Results: Our meta-analysis included 26 studies, comprising 7 clinical randomized controlled trials and 19 preclinical studies. A meta-analysis of clinical trials showed that both CUR monotherapy and combination therapy improved PASI scores in patients compared to controls (standard mean difference [std.MD]: -0.83; 95% confidence interval [CI]: -1.53 to 0.14; p=0.02). In preclinical studies, CUR reduced the total PASI scores of psoriasis-like dermatitis mice compared to controls (std.MD: -6.50; 95% CI: -10.10 to -2.90; p=0.0004), the ear thickness (std.MD: -1.80; 95% CI: -3.20 to -0.41; p=0.01), and the expression of inflammatory cytokines such as interleukin (IL)-17 (std.MD: -1.35; 95% CI: -2.58 to -0.12; p=0.03), tumor necrosis factor (TNF)-α (std.MD: -3.82; 95% CI: -6.97 to -0.66; p=0.02), IL-17F (std.MD: -2.84; 95% CI: -5.04 to -0.64; p=0.001), and IL-22 (std.MD: -4.42; 95% CI: -7.31 to -1.52; p=0.003). In cell studies, CUR inhibited cell proliferation (std.MD: -3.88; 95% CI: -7.58 to -0.17; p=0.04) and the cell cycle (std.MD: -2.22; 95% CI: -4.24 to -0.21; p=0.03) and downregulated the inflammatory cytokines IL-6 (std.MD: -4.07; 95% CI: -6.31 to -1.83; p=0.0004) and IL-8 (std.MD: -4.19; 95% CI: -8.11 to -0.27; p=0.04).

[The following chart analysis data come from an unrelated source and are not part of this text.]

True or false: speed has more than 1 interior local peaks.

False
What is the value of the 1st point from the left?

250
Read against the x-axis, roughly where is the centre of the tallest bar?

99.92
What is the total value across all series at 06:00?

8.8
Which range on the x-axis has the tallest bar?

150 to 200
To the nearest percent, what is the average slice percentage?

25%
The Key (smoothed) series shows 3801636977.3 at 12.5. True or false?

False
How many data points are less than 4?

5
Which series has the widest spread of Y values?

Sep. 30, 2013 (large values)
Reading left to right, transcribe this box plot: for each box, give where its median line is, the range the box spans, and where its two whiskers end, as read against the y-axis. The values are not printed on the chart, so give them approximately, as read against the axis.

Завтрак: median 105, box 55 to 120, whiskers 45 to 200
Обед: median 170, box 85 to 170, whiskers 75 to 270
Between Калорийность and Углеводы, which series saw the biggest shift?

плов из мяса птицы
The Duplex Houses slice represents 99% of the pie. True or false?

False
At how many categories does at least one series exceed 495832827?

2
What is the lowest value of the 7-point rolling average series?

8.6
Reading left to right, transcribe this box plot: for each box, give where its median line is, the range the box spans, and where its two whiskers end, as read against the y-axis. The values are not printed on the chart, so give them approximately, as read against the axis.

Conclusions: Our findings suggest that CUR is effective and safe for psoriasis treatment. The action mechanism of CUR against psoriatic dermatitis may be related to a reduced release of inflammatory factors (e.g., IL-17F, IL-6, IL-8, IL-22, and TNF-α) and cell proliferation and cell cycle inhibition.